Osoblažsko, northern Moravia. In the backyard of a dilapidated village house, a family of four generations meets according to annual tradition. A killer is about to be killed, which is a very serious and masculine matter, after all, the patriarchy can be heard and felt here from the first moment. Women have their place in the kitchen, between chopping onions and boiling water, they complain about men, yet they promise each other: “We’ll make it nice for them.”
But there’s a lot going on here, from the moist cartridges needed to kill the animal to the snarky crackhead neighbor and the little boy who won’t be allowed to be with the slayer, so he gets lost somewhere in the fields, to the tired grandfather who doesn’t know how to tell others that he doesn’t want another slayer .
And that’s not all. The annual ritual in the backyard slowly becomes a valve that lets out old traumas, marital and generational misunderstandings, emotional frustrations of some women. “You can’t even cut an onion properly,” Karel, the master of the house, gets angry. The untamed macho has an opinion on everything and reigns imperiously over the family and the killer, but only until he slips and spills the precious blood of the just-killed animal destined for the soup.
A killer in sight
By the way, it sounds a little bizarre, but not a single pig was killed during filming. Even two or three decades ago, something like this would probably have been unthinkable. But conditions in the industry have changed. “Originally, I thought for a long time that it wouldn’t do without actual killing. But I found out that there are laws and certain moral standards in the industry, and I had to respect them,” explains the 34-year-old FAMU graduate, who is making his feature film debut with Mordem. With the fact that various consultants, mainly abroad, ostracized him to be careful.
Just the fact that the film takes place on a killer can have a negative effect on festival goers, perhaps even those in cinemas. “It surprised me a lot while I was writing the script. Maybe it’s an artificially created myth, but I’ve come to terms with it,” adds the filmmaker. “I understand that the Western film world does not want to harm or stress a living animal. Nevertheless, I think that those who have been to a slaughterhouse at least once know that the key act, when the animal leaves, is terribly powerful and changes people and their relationship to it. Because they will realize the sacrifice it gave them. It is a form of ritual. If we defend him fiercely like this, we will be a little poorer.”
That in the end the film looks so authentic, including the necessary “murder”, is the credit of the director, his non-actors and the cameraman. (Just a side note, the representative of the butcher, Antonín Budínský, helped out, buying the necessary pieces of meat from the butchery.) Just a collective project in the truest sense of the word.
Personal experience
The scriptwriter and director in one person was inspired by memories of his own childhood, which he lived in Krnov (where it was also filmed), and it shows in the film. Personal experiences and stories from the family, but also a good observational talent and a gift for writing accurate characters and dialogues give the film what is desperately missing in current domestic genre films. Not to mention the charming perspective, which can be read, among other things, from the mention of the fact that female killers have been banned by the European Union, or from the grotesque hunting of a pig, which is accompanied by the tones of the battle song Who are God’s Warriors in slow motion…

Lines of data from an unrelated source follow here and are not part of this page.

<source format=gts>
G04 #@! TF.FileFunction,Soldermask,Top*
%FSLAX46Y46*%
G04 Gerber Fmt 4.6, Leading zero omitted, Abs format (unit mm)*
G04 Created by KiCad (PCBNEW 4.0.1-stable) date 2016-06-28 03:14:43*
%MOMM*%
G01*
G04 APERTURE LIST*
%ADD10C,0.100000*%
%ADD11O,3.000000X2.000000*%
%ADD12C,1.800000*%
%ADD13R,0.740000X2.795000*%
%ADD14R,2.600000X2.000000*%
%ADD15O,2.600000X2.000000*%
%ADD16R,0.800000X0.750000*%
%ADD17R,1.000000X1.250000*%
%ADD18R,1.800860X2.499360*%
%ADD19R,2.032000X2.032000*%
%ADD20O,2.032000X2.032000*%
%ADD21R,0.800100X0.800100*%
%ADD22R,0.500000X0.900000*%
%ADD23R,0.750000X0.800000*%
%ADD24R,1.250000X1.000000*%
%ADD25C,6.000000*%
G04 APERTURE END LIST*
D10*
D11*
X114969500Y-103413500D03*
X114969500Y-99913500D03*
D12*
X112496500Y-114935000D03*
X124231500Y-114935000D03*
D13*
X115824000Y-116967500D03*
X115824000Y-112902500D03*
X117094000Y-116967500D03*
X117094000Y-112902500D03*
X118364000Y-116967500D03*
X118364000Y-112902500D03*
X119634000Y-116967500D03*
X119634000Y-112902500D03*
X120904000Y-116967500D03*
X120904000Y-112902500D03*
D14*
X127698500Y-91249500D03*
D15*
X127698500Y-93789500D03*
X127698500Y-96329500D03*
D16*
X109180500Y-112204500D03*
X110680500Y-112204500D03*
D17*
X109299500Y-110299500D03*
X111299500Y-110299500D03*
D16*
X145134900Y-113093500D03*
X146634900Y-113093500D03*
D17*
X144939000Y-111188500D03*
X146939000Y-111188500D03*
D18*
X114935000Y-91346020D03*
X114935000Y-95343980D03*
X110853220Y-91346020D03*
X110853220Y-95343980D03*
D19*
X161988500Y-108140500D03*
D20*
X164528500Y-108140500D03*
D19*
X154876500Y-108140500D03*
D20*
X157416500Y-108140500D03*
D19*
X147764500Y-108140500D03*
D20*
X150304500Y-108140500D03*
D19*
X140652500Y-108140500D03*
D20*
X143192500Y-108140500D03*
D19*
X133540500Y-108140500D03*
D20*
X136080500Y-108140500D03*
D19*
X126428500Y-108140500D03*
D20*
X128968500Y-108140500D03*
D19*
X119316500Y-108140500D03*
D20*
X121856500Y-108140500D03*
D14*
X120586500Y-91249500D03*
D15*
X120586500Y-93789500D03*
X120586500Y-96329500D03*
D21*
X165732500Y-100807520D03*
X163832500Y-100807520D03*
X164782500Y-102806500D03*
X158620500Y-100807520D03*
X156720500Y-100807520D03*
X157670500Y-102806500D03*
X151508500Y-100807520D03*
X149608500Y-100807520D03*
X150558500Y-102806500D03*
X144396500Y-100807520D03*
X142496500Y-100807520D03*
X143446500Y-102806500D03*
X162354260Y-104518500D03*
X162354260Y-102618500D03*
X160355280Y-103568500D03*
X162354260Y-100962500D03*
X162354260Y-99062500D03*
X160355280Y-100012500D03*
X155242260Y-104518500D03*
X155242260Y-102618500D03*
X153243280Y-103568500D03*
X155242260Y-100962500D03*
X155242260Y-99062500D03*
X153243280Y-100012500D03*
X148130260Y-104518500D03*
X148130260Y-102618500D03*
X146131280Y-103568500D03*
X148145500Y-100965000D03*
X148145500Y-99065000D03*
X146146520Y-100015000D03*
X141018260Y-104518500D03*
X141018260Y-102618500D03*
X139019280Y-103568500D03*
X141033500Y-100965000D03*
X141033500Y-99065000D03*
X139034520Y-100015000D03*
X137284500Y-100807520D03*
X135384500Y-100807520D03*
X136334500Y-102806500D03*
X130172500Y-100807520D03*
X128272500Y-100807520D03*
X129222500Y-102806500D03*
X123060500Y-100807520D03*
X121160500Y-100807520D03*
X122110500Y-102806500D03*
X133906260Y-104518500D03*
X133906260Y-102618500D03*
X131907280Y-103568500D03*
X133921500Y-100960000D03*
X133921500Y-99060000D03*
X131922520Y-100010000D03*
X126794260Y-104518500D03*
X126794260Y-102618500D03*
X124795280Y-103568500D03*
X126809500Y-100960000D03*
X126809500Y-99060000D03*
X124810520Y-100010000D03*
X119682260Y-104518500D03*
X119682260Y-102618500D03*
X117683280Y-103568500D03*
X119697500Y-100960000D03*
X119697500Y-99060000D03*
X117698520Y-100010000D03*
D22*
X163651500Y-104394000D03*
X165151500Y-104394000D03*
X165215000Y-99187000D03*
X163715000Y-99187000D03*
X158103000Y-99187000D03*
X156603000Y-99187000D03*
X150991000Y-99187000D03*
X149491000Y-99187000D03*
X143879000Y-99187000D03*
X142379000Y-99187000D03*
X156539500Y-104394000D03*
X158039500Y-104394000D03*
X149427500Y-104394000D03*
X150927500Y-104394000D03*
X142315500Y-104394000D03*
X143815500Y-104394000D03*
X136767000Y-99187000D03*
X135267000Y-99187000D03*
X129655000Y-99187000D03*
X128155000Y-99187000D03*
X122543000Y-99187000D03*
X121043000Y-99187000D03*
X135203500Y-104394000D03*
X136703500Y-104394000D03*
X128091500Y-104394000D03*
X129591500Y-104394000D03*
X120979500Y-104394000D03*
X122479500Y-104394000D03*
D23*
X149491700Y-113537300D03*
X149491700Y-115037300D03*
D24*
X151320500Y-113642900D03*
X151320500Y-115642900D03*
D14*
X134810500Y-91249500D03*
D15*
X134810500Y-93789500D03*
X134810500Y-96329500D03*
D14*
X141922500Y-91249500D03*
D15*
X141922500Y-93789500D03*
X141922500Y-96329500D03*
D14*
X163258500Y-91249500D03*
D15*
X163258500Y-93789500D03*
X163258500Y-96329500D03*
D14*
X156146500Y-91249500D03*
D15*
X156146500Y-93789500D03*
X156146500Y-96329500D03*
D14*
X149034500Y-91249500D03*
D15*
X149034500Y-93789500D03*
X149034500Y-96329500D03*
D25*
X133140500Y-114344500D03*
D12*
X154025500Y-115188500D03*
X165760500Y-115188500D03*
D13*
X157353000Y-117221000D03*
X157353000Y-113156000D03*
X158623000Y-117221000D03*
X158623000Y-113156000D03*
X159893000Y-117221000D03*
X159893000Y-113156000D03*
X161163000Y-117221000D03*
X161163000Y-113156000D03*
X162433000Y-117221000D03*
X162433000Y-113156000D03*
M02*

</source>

The casting of non-actors, who give the film its distinctiveness and stamp of authenticity, is essential. Their connection with several professional actors (among others Albert Čuba, Aleš Bílík, Pavlína Balner) works perfectly, hats off to the direction. They are dominated by Karel Martinec, the director’s father, who sovereignly mastered the killer field in the role of Karel and who – by the way, in his civilian profession as a financial advisor – has a natural talent. “Adam gave me instructions like ‘Don’t act, you’re not in the theater’ or ‘Speak normally’,” smiled the director’s father Karel Martinec when meeting with the media. And just to be sure, he added: “By the way, I’m really not as terrible as the movie Karel.” The father’s contribution to the film is key, he manages all the changing moods of his character – pride, anger, joy and sadness. His animal energy and commitment also drags others around.
A touch of Forman
The comparison of Mord with the Czech new wave of the 1960s (when watching it, Passer’s or Forman’s films are sometimes brought to mind) is completely appropriate. Without deliberately copying, Martinec filmed a brisk, bitterly funny and apt look behind the scenes of one family, in which it is not just a matter of gossip over shots of slivovice, but also a statement about the Czech nature, family and neighborly relations, about putrid loneliness and incompetence listen and talk with loved ones. And also about the image of the Czech countryside.

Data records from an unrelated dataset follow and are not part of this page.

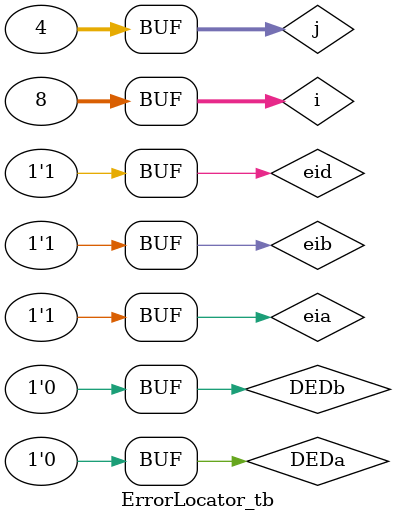
<source format=v>
`timescale 1ns / 1ps


module ErrorLocator_tb;

reg DEDa, DEDb, eia,eib,eid;
wire diplus22;
integer i,j;

DSErrorLocator el(.eia(eia), .eib(eib), .eid(eid), .DEDa(DEDa), .DEDb(DEDb), .diplus22(diplus22));

initial begin

eia <= 0;
eib <= 0;
eid <= 0;
DEDa <= 0;
DEDb <= 0;

$monitor("DEDa=%0b DEDb=%0b eia=%0b eib=%0b eid=%0b diplus22=%0b", DEDa, DEDb, eia,eib,eid, diplus22);

for(i=0; i<8; i=i+1)
begin
{eia,eib,eid}=i;
#10;
end

for(j=0; j<4; j=j+1)
begin
{DEDa,DEDb}=i;
#10;
end


end
endmodule

</source>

David Hofmann’s camera, which becomes an active part of the plot during the killing, has something to say about this, at other times it seems to casually occupy the dilapidated human buildings and JZD buildings. But it also offers poetic shots of the landscape surrounding this remote corner of Moravia, where people sometimes hate each other, envy, complain and yell at their wives, but somehow they still love each other in their own way.